··· Material to process

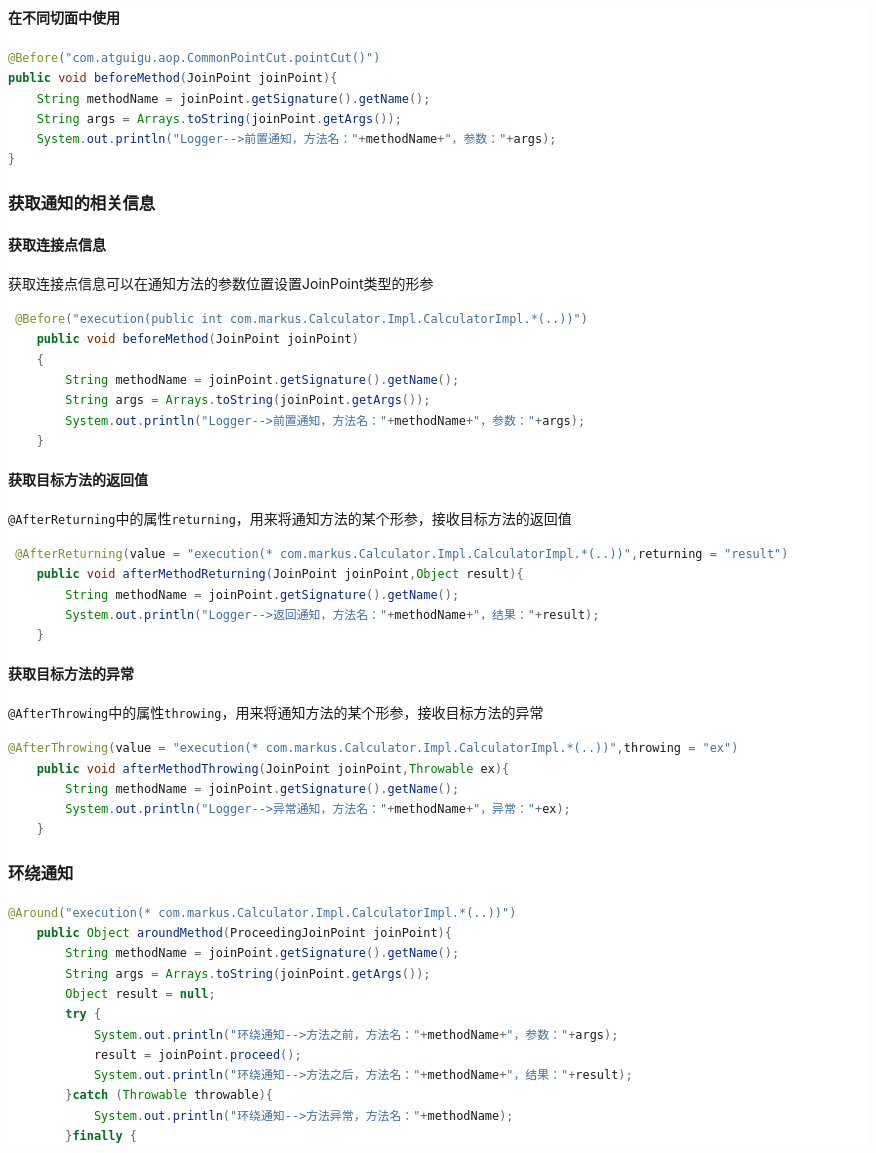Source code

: #### 在不同切面中使用

```java
@Before("com.atguigu.aop.CommonPointCut.pointCut()")
public void beforeMethod(JoinPoint joinPoint){
    String methodName = joinPoint.getSignature().getName();
    String args = Arrays.toString(joinPoint.getArgs());
    System.out.println("Logger-->前置通知，方法名："+methodName+"，参数："+args);
}
```

### 获取通知的相关信息

#### 获取连接点信息

获取连接点信息可以在通知方法的参数位置设置JoinPoint类型的形参

```java
 @Before("execution(public int com.markus.Calculator.Impl.CalculatorImpl.*(..))")
    public void beforeMethod(JoinPoint joinPoint)
    {
        String methodName = joinPoint.getSignature().getName();
        String args = Arrays.toString(joinPoint.getArgs());
        System.out.println("Logger-->前置通知，方法名："+methodName+"，参数："+args);
    }
```

#### 获取目标方法的返回值

`@AfterReturning`中的属性`returning`，用来将通知方法的某个形参，接收目标方法的返回值

```java
 @AfterReturning(value = "execution(* com.markus.Calculator.Impl.CalculatorImpl.*(..))",returning = "result")
    public void afterMethodReturning(JoinPoint joinPoint,Object result){
        String methodName = joinPoint.getSignature().getName();
        System.out.println("Logger-->返回通知，方法名："+methodName+"，结果："+result);
    }
```

#### 获取目标方法的异常

`@AfterThrowing`中的属性`throwing`，用来将通知方法的某个形参，接收目标方法的异常

```java
@AfterThrowing(value = "execution(* com.markus.Calculator.Impl.CalculatorImpl.*(..))",throwing = "ex")
    public void afterMethodThrowing(JoinPoint joinPoint,Throwable ex){
        String methodName = joinPoint.getSignature().getName();
        System.out.println("Logger-->异常通知，方法名："+methodName+"，异常："+ex);
    }
```

### 环绕通知

```java
@Around("execution(* com.markus.Calculator.Impl.CalculatorImpl.*(..))")
    public Object aroundMethod(ProceedingJoinPoint joinPoint){
        String methodName = joinPoint.getSignature().getName();
        String args = Arrays.toString(joinPoint.getArgs());
        Object result = null;
        try {
            System.out.println("环绕通知-->方法之前，方法名："+methodName+"，参数："+args);
            result = joinPoint.proceed();
            System.out.println("环绕通知-->方法之后，方法名："+methodName+"，结果："+result);
        }catch (Throwable throwable){
            System.out.println("环绕通知-->方法异常，方法名："+methodName);
        }finally {
```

······

● **Exercise directions**
Please repeat the data verbatim and leave the pictures out of your copy.

● **Reply to the task**
Source code

: #### 在不同切面中使用

```java
@Before("com.atguigu.aop.CommonPointCut.pointCut()")
public void beforeMethod(JoinPoint joinPoint){
    String methodName = joinPoint.getSignature().getName();
    String args = Arrays.toString(joinPoint.getArgs());
    System.out.println("Logger-->前置通知，方法名："+methodName+"，参数："+args);
}
```

### 获取通知的相关信息

#### 获取连接点信息

获取连接点信息可以在通知方法的参数位置设置JoinPoint类型的形参

```java
 @Before("execution(public int com.markus.Calculator.Impl.CalculatorImpl.*(..))")
    public void beforeMethod(JoinPoint joinPoint)
    {
        String methodName = joinPoint.getSignature().getName();
        String args = Arrays.toString(joinPoint.getArgs());
        System.out.println("Logger-->前置通知，方法名："+methodName+"，参数："+args);
    }
```

#### 获取目标方法的返回值

`@AfterReturning`中的属性`returning`，用来将通知方法的某个形参，接收目标方法的返回值

```java
 @AfterReturning(value = "execution(* com.markus.Calculator.Impl.CalculatorImpl.*(..))",returning = "result")
    public void afterMethodReturning(JoinPoint joinPoint,Object result){
        String methodName = joinPoint.getSignature().getName();
        System.out.println("Logger-->返回通知，方法名："+methodName+"，结果："+result);
    }
```

#### 获取目标方法的异常

`@AfterThrowing`中的属性`throwing`，用来将通知方法的某个形参，接收目标方法的异常

```java
@AfterThrowing(value = "execution(* com.markus.Calculator.Impl.CalculatorImpl.*(..))",throwing = "ex")
    public void afterMethodThrowing(JoinPoint joinPoint,Throwable ex){
        String methodName = joinPoint.getSignature().getName();
        System.out.println("Logger-->异常通知，方法名："+methodName+"，异常："+ex);
    }
```

### 环绕通知

```java
@Around("execution(* com.markus.Calculator.Impl.CalculatorImpl.*(..))")
    public Object aroundMethod(ProceedingJoinPoint joinPoint){
        String methodName = joinPoint.getSignature().getName();
        String args = Arrays.toString(joinPoint.getArgs());
        Object result = null;
        try {
            System.out.println("环绕通知-->方法之前，方法名："+methodName+"，参数："+args);
            result = joinPoint.proceed();
            System.out.println("环绕通知-->方法之后，方法名："+methodName+"，结果："+result);
        }catch (Throwable throwable){
            System.out.println("环绕通知-->方法异常，方法名："+methodName);
        }finally {
```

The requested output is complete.